══ EXERCISE DATA ══

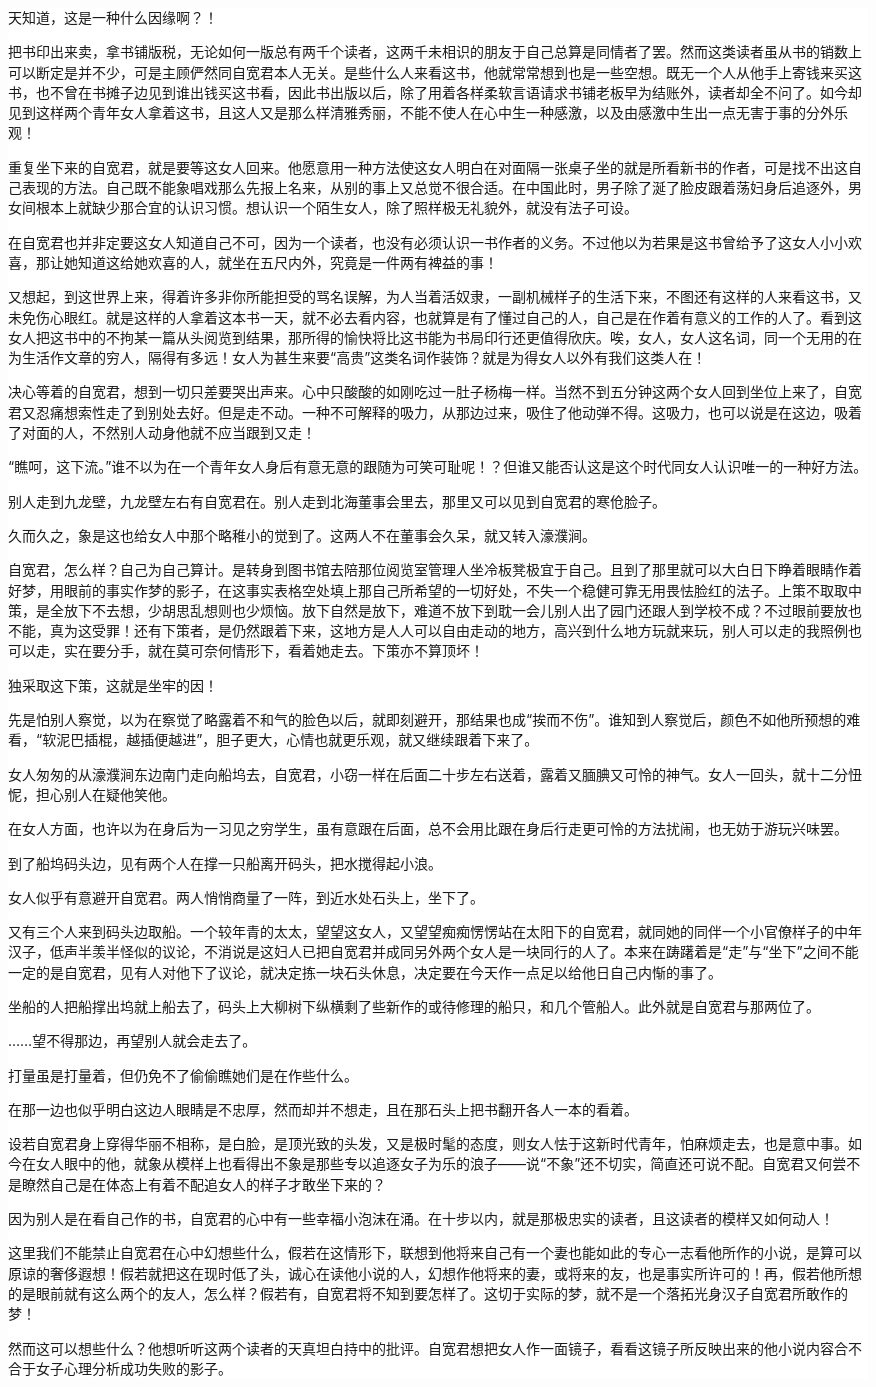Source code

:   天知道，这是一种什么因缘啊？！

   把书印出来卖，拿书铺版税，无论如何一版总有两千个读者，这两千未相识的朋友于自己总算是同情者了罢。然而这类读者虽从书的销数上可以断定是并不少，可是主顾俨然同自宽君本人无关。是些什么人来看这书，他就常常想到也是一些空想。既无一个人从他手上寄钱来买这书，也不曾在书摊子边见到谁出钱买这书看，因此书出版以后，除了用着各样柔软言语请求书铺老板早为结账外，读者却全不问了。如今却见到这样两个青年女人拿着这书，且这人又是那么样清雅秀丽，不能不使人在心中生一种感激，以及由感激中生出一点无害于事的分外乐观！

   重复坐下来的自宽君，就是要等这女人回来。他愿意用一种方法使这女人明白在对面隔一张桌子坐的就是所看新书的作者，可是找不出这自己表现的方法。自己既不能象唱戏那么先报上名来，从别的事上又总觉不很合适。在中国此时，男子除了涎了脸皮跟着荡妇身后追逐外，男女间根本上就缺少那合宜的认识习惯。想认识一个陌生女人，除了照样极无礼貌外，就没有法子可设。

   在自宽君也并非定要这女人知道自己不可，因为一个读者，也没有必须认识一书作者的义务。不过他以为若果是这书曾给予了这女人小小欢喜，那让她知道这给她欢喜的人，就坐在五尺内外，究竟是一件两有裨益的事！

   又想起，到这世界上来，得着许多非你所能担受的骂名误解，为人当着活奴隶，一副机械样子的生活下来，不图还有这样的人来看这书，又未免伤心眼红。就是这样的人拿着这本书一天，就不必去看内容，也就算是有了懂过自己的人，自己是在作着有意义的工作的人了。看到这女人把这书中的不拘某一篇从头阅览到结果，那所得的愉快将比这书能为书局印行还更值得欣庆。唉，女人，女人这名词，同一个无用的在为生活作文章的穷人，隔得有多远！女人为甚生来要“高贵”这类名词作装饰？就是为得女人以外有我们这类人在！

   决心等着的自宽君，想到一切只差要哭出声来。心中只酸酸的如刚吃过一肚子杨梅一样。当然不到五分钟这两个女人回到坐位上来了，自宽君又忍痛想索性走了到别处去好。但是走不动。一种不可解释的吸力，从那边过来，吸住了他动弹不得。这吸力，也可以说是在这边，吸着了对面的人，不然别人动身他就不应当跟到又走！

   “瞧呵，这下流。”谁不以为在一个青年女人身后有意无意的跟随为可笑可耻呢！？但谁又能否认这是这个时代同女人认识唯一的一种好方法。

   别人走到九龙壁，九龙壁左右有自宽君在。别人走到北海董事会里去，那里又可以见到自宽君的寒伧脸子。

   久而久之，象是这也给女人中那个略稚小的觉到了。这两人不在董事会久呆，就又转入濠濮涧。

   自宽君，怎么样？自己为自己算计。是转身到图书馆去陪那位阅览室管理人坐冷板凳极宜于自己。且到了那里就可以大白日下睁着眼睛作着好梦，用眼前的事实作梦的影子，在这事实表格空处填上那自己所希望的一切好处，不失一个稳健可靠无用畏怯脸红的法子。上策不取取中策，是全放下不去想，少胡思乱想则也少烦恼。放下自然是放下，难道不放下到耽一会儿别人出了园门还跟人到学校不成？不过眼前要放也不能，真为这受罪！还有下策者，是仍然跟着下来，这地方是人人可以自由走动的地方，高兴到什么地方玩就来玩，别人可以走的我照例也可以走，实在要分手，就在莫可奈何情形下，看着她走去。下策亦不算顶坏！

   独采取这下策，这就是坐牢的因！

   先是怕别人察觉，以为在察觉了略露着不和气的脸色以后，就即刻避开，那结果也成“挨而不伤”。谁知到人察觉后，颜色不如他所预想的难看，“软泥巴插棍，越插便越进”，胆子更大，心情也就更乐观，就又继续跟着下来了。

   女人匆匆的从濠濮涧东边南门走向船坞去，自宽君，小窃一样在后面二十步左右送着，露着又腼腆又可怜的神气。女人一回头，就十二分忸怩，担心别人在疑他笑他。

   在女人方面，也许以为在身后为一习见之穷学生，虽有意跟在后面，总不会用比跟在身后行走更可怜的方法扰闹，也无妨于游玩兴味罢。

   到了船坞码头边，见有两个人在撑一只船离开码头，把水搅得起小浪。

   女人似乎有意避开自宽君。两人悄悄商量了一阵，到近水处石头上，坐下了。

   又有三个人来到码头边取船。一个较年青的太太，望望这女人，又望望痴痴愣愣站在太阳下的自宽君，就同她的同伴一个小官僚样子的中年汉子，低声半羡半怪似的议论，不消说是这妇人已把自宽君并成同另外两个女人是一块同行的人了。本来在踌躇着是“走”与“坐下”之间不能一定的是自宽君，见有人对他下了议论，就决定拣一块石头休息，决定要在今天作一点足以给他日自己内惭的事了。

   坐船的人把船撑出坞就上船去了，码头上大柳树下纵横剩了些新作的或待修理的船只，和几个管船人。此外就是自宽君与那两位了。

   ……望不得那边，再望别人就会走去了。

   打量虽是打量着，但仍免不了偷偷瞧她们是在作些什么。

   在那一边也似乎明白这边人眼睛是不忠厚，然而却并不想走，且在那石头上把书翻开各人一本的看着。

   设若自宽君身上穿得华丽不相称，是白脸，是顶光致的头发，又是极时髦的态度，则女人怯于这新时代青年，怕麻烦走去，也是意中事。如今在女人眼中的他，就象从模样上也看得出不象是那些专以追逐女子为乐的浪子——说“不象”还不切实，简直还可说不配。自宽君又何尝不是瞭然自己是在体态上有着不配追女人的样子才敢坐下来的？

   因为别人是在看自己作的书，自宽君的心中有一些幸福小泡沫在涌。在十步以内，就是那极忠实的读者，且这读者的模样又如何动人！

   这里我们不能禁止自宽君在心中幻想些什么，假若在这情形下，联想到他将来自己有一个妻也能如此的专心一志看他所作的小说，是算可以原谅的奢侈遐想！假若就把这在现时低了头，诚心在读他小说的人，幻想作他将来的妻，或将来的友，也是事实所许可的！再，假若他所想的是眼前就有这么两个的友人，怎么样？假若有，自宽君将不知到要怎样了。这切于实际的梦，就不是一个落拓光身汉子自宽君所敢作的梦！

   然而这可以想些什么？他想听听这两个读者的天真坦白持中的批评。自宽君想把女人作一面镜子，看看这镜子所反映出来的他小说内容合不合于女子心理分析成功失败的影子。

═══
══ EXERCISE DATA ══

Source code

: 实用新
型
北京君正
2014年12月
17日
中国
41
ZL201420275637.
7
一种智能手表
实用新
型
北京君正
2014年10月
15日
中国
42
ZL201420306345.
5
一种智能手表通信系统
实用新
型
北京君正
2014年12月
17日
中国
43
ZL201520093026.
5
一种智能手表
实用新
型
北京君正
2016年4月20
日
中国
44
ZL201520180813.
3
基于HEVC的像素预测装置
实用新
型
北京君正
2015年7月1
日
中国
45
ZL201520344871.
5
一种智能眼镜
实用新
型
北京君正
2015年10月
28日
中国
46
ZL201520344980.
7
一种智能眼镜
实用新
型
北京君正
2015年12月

═══

* [WHAT THE TASK ASKS]
Please copy, exactly as written, every line in the listing above from the line with "女人匆匆的从濠濮涧东边南门走" up to and including the line with "然而这可以想些什么？他想听听".

* [OUTPUT OF THE EXERCISE]
   女人匆匆的从濠濮涧东边南门走向船坞去，自宽君，小窃一样在后面二十步左右送着，露着又腼腆又可怜的神气。女人一回头，就十二分忸怩，担心别人在疑他笑他。

   在女人方面，也许以为在身后为一习见之穷学生，虽有意跟在后面，总不会用比跟在身后行走更可怜的方法扰闹，也无妨于游玩兴味罢。

   到了船坞码头边，见有两个人在撑一只船离开码头，把水搅得起小浪。

   女人似乎有意避开自宽君。两人悄悄商量了一阵，到近水处石头上，坐下了。

   又有三个人来到码头边取船。一个较年青的太太，望望这女人，又望望痴痴愣愣站在太阳下的自宽君，就同她的同伴一个小官僚样子的中年汉子，低声半羡半怪似的议论，不消说是这妇人已把自宽君并成同另外两个女人是一块同行的人了。本来在踌躇着是“走”与“坐下”之间不能一定的是自宽君，见有人对他下了议论，就决定拣一块石头休息，决定要在今天作一点足以给他日自己内惭的事了。

   坐船的人把船撑出坞就上船去了，码头上大柳树下纵横剩了些新作的或待修理的船只，和几个管船人。此外就是自宽君与那两位了。

   ……望不得那边，再望别人就会走去了。

   打量虽是打量着，但仍免不了偷偷瞧她们是在作些什么。

   在那一边也似乎明白这边人眼睛是不忠厚，然而却并不想走，且在那石头上把书翻开各人一本的看着。

   设若自宽君身上穿得华丽不相称，是白脸，是顶光致的头发，又是极时髦的态度，则女人怯于这新时代青年，怕麻烦走去，也是意中事。如今在女人眼中的他，就象从模样上也看得出不象是那些专以追逐女子为乐的浪子——说“不象”还不切实，简直还可说不配。自宽君又何尝不是瞭然自己是在体态上有着不配追女人的样子才敢坐下来的？

   因为别人是在看自己作的书，自宽君的心中有一些幸福小泡沫在涌。在十步以内，就是那极忠实的读者，且这读者的模样又如何动人！

   这里我们不能禁止自宽君在心中幻想些什么，假若在这情形下，联想到他将来自己有一个妻也能如此的专心一志看他所作的小说，是算可以原谅的奢侈遐想！假若就把这在现时低了头，诚心在读他小说的人，幻想作他将来的妻，或将来的友，也是事实所许可的！再，假若他所想的是眼前就有这么两个的友人，怎么样？假若有，自宽君将不知到要怎样了。这切于实际的梦，就不是一个落拓光身汉子自宽君所敢作的梦！

   然而这可以想些什么？他想听听这两个读者的天真坦白持中的批评。自宽君想把女人作一面镜子，看看这镜子所反映出来的他小说内容合不合于女子心理分析成功失败的影子。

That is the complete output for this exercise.